Will had clearly made the same calculation. He was looking at Sara now. She could feel his eyes on her. Sara could not look back at him because she knew that she would fall apart.

He said, “I’ll get your bag.”

Hank had limped around the car. He stood beside Sara—not too close, but close enough. Sara could feel the threat of him like a chemical burning her skin.

Will gripped the key fob in his fist as he walked toward the BMW. He was angry, which was good. Unlike most men, fury cleared Will’s mind. His muscles were tensed. She focused all of her strength, all of her hope, onto his broad shoulders.

“Vale.” Hank was speaking to Vince. He wasn’t using their code names anymore. The pretense was over. Either Sara or Will had given themselves away or Hank had figured out that the police sirens they were hearing in the distance would soon find their way down Bella’s street.

Hank lifted his chin, indicating Vale should follow the rest of the team to the car.

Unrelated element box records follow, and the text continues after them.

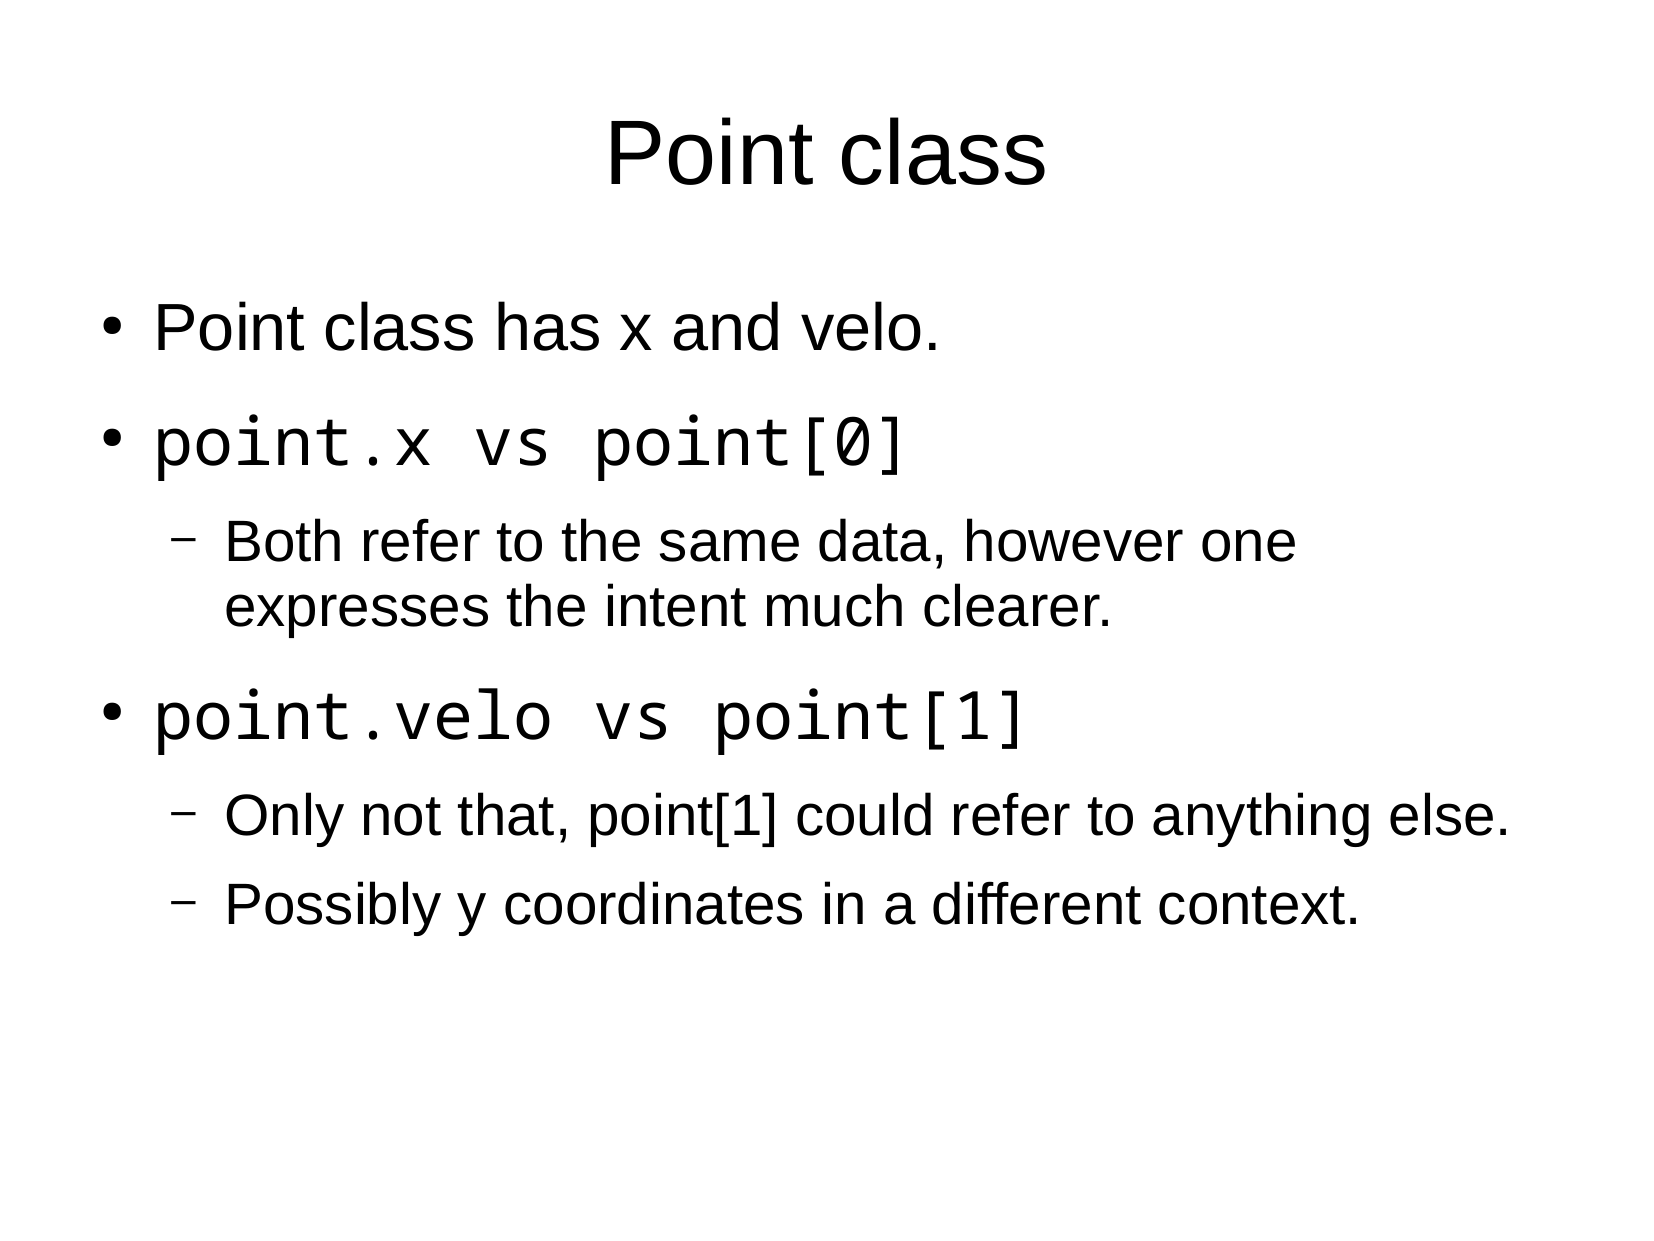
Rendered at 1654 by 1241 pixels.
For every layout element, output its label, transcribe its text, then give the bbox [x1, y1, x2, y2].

list Point class has x and velo. point.x vs point[0] Both refer to the same data, however one expresses the intent much clearer. point.velo vs point[1] Only not that, point[1] could refer to anything else. Possibly y coordinates in a different context. [82, 290, 1571, 1010]
title Point class [82, 49, 1571, 257]
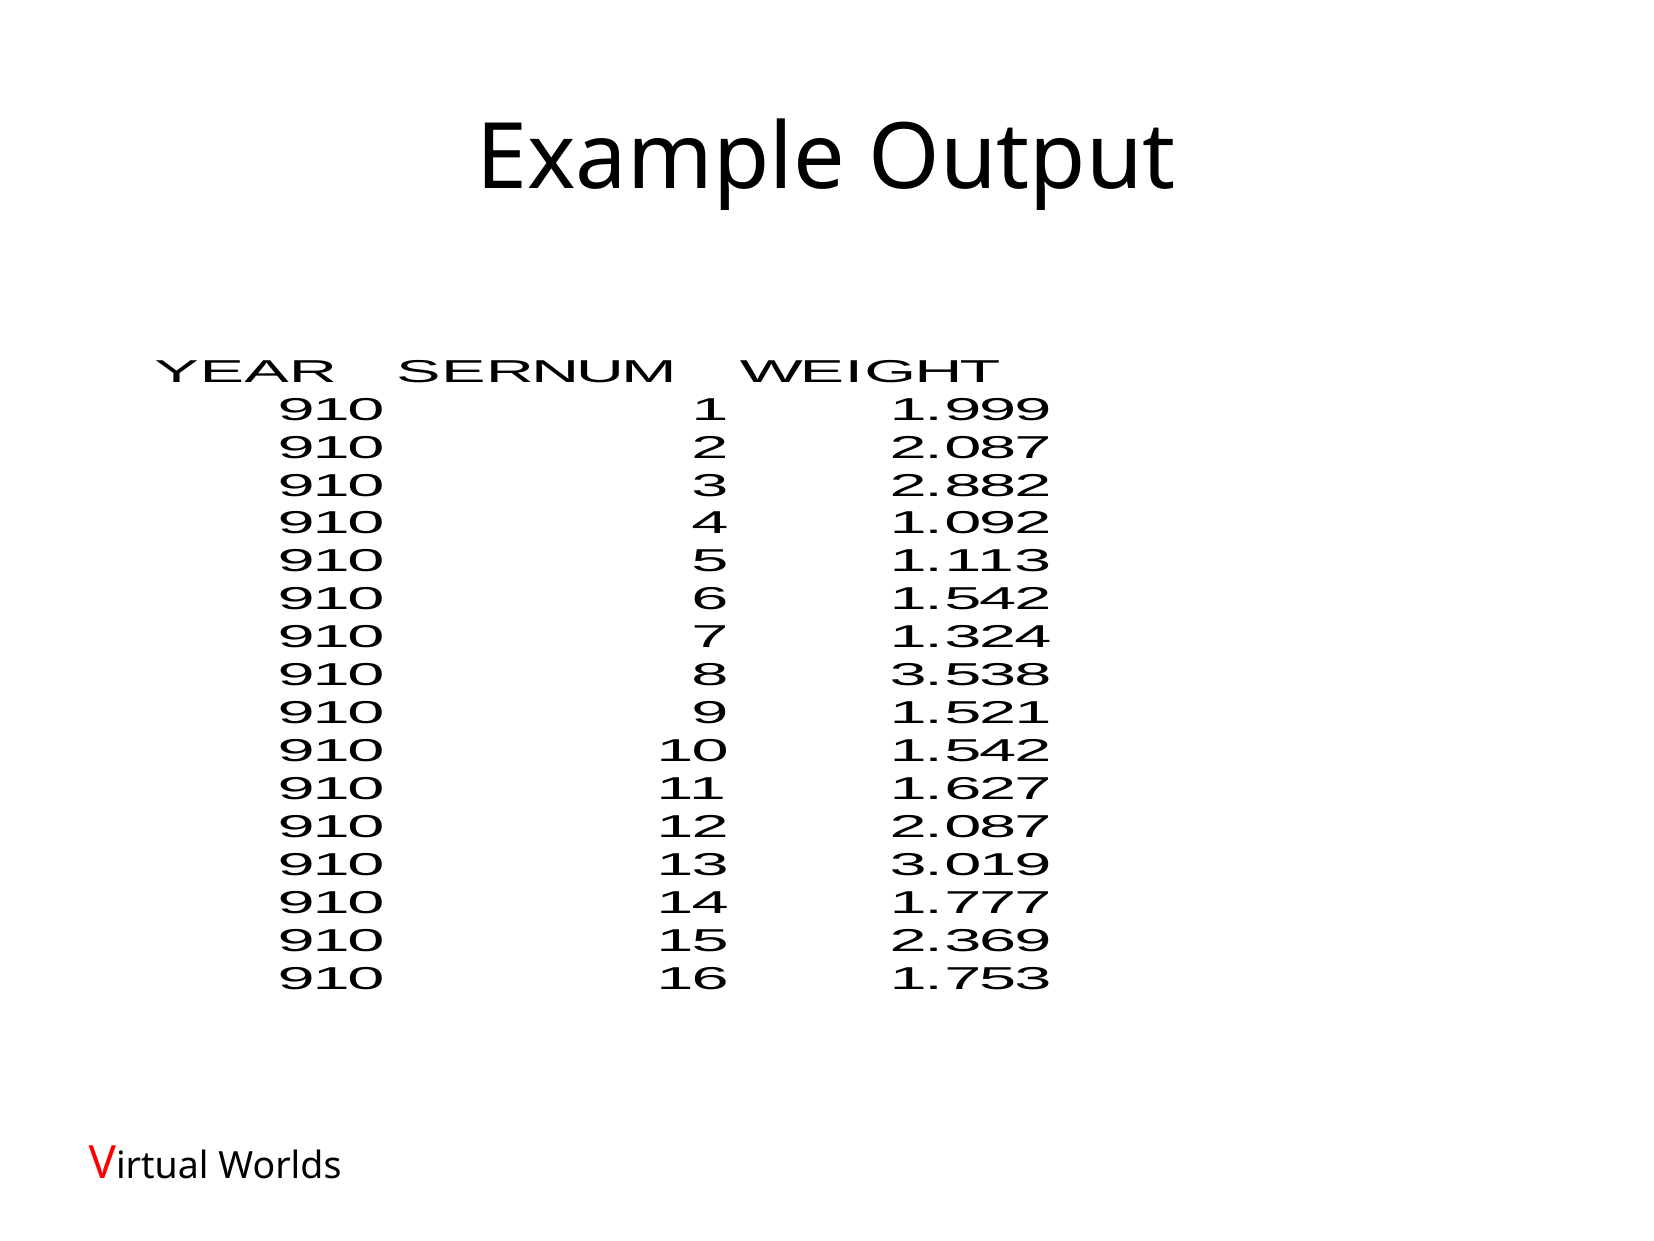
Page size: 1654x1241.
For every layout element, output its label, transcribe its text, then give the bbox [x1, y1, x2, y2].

chart [147, 354, 1063, 1004]
title Example Output [82, 49, 1571, 257]
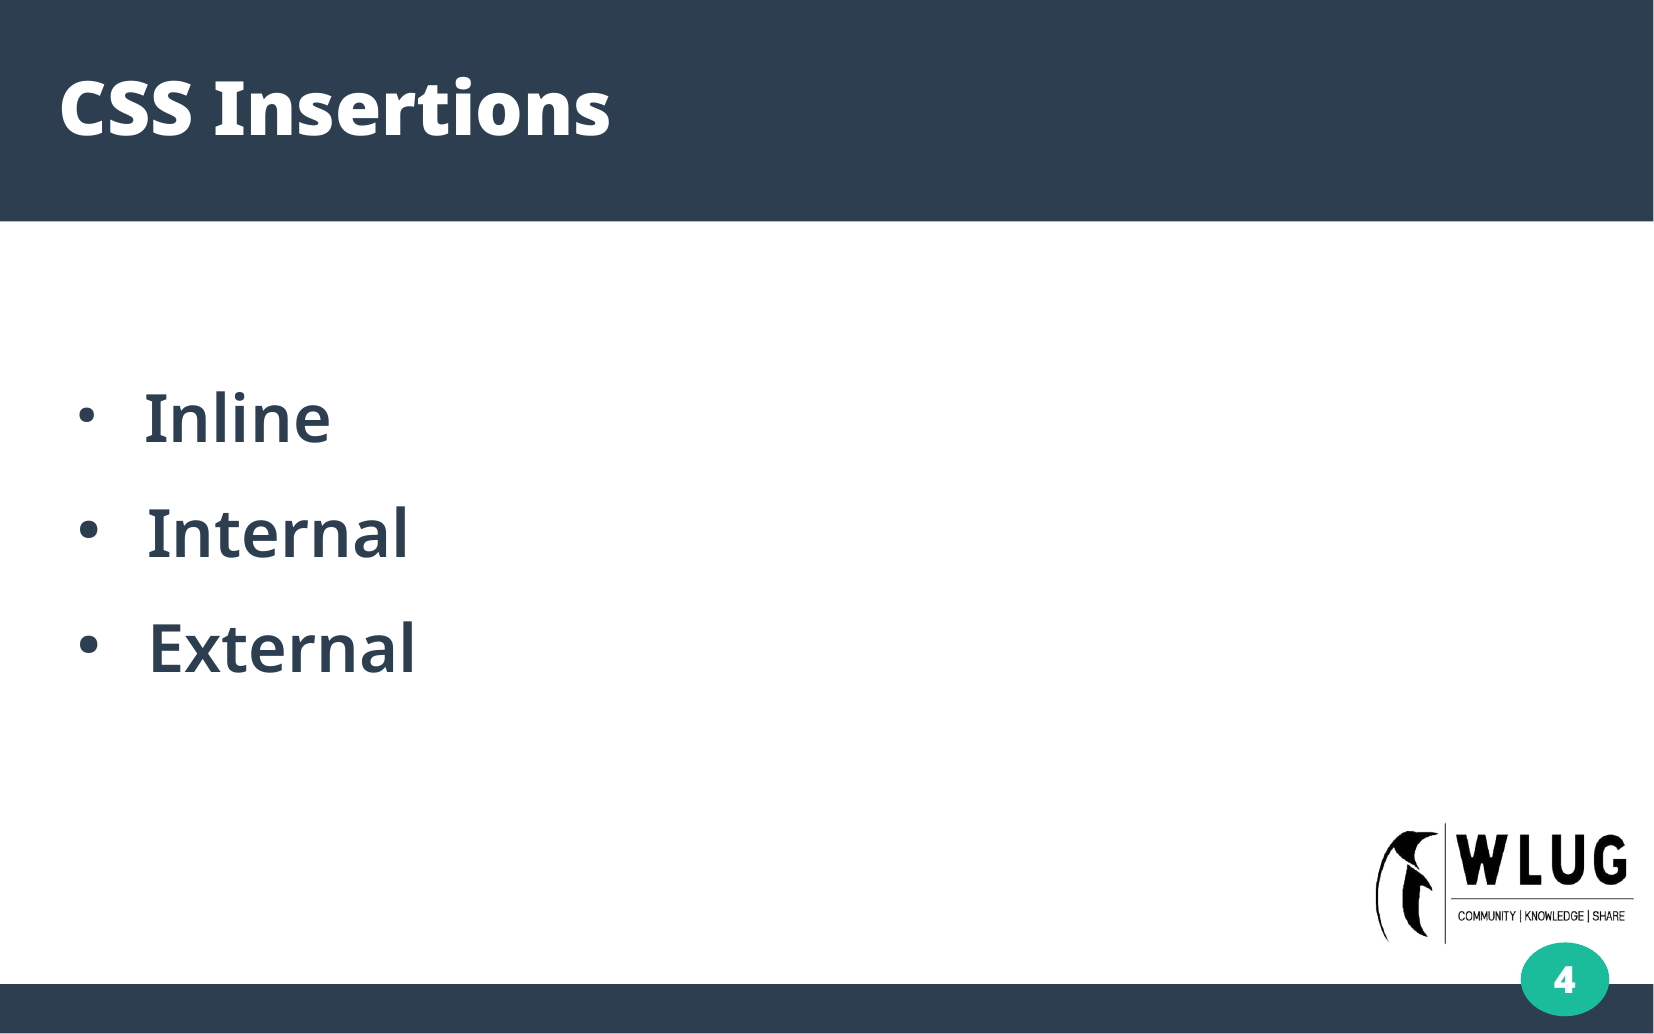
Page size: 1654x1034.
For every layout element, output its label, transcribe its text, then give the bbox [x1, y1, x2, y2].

picture [1358, 814, 1643, 950]
list Inline Internal External [59, 270, 1595, 960]
title CSS Insertions [59, 41, 1595, 173]
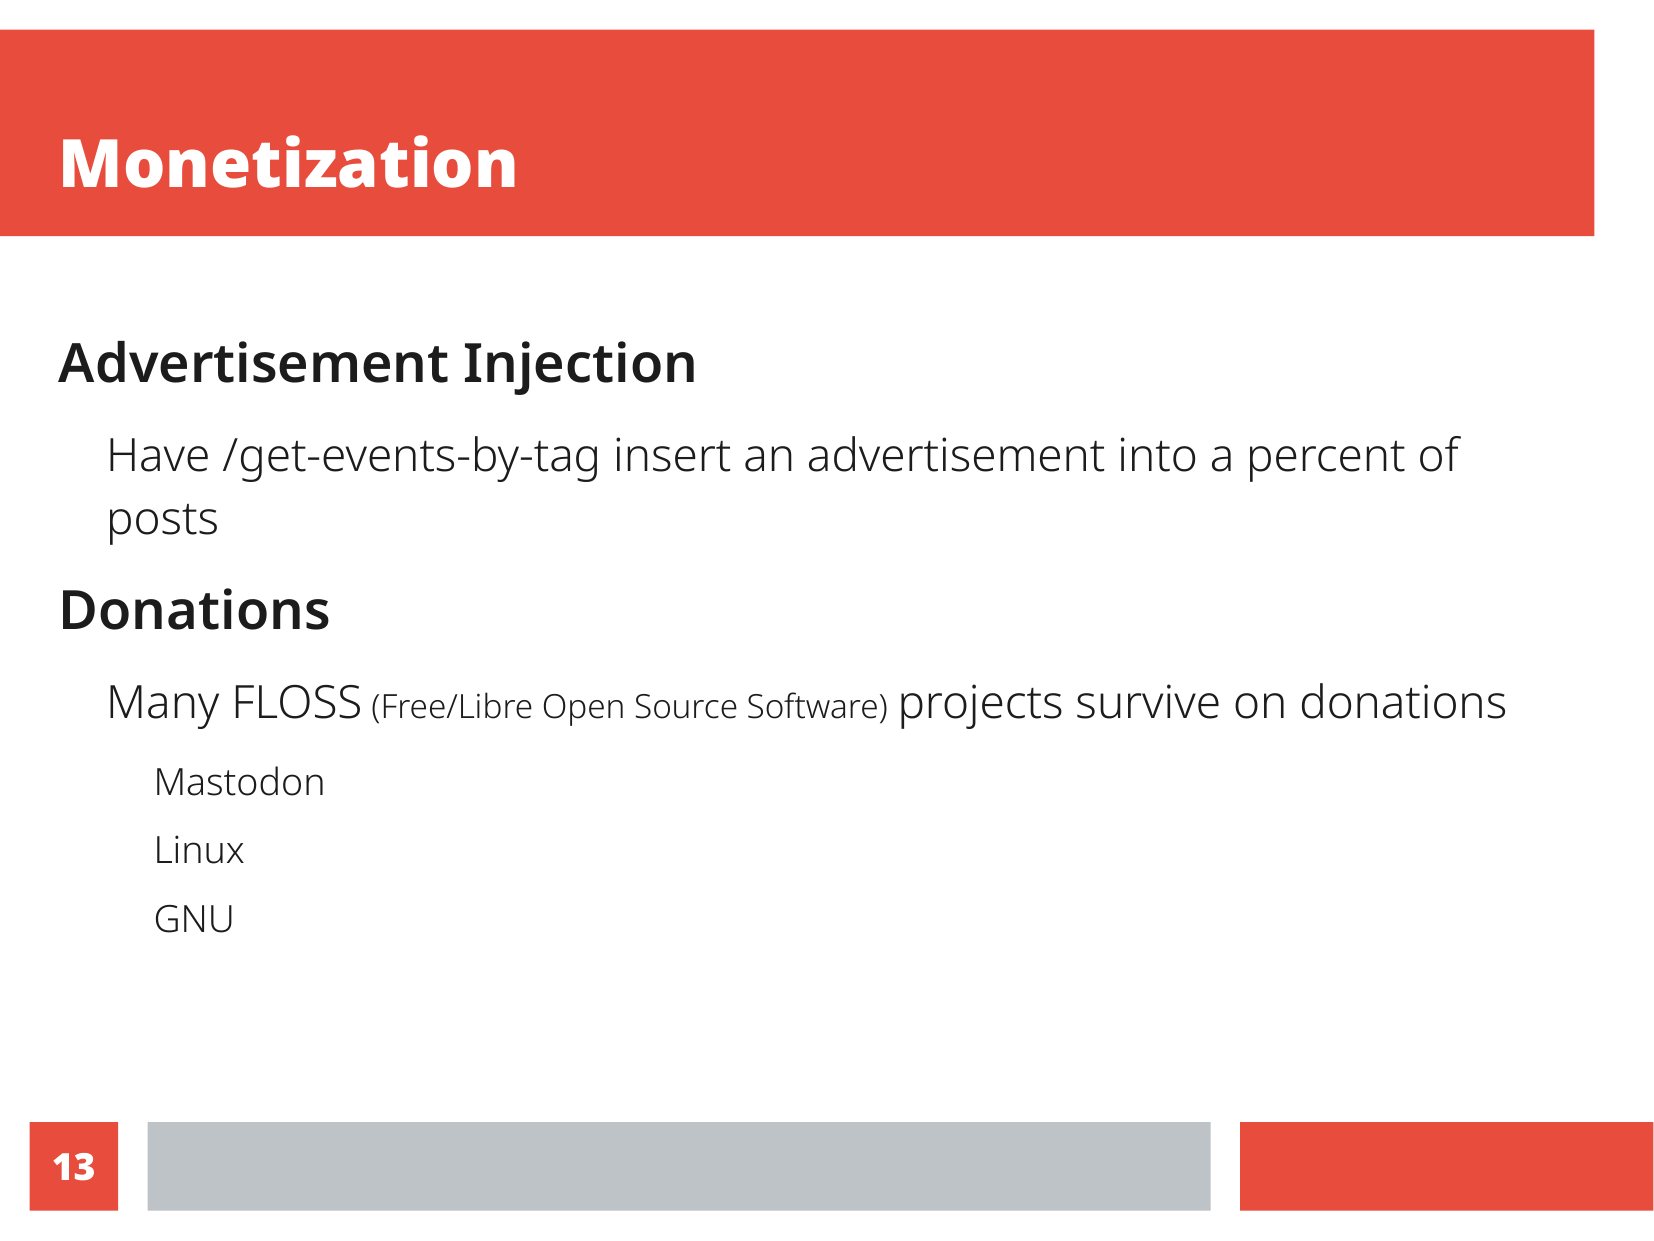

“Out,” Hank told Michelle, his voice low. He had a gun in his hand. It was small, but it was still a gun.

Michelle winced as she crawled over the center console. She held up her pants with one hand. The fly was unzipped. Blood dripped over her fist, ran down her legs.

Sara’s heart turned to glass.

Michelle’s bare feet slapped the asphalt. A bout of dizziness made her reach for the car to steady herself. She had open sores between the webbing of her toes. Needle tracks. They had drugged her. They had cut her. She was bleeding between her legs.

Rape.

“Don’t scream,” Hank said.

Before Sara could react, a blinding pain shot from her wrist to her arm and into her shoulder. She was forced onto her knees. The road bit into her skin. Hank twisted her arm again. Sara had her fingers laced behind her head by the time Will reached the BMW.

He leaned into the car.

He looked up.

His jaw tightened down so hard that she could see the outline of the bones.

Sara watched his eyes track—Hank pointing a gun at her head. Michelle holding up her bloody pants. Three armed men surrounding him. No way to save Sara even if he sacrificed himself in the process.

This final realization brought an expression to his face that Sara had never seen before:

Fear.

“You let—” Michelle’s voice was hoarse. She was talking to Hank. “You l-let him rape me.”

The words were a hammer to Sara’s heart.

“You c-can’t—” Michelle gulped. “You can’t pretend it’s n-not happening. I’m telling you now. You know what he—”

“All right!” Hank shouted over her. He told Will, “I need you to slowly get your head out of the car and put your hands up.”

Sara could only watch as Will complied. His eyes kept darting around. His brain was furiously working, trying to find a way out of this.

There was no way out.

They were going to kill Will. They were going to make Sara fix them and then they were going to tear her apart.

“You let him do it,” Michelle whispered. “You let him h-hurt me. You let him—”

“We need a doctor,” Hank shouted at Will. “No offense, brother. Wrong place, right time. Let’s go, lady. Get in the car.”

Sara had been expecting this moment, but she did not realize until now what her response would be.

“No.”

She didn’t move.

Her knees were part of the asphalt.

She was as sentient as a mountain.

Sara had been raped in college. Viciously, brutally, savagely raped. She had been robbed of her ability to have children. Had her sense of self, her sense of safety, forever stolen. The experience had altered her in ways that she still, almost twenty years later, was discovering. She had vowed that she would never let that happen to her ever again.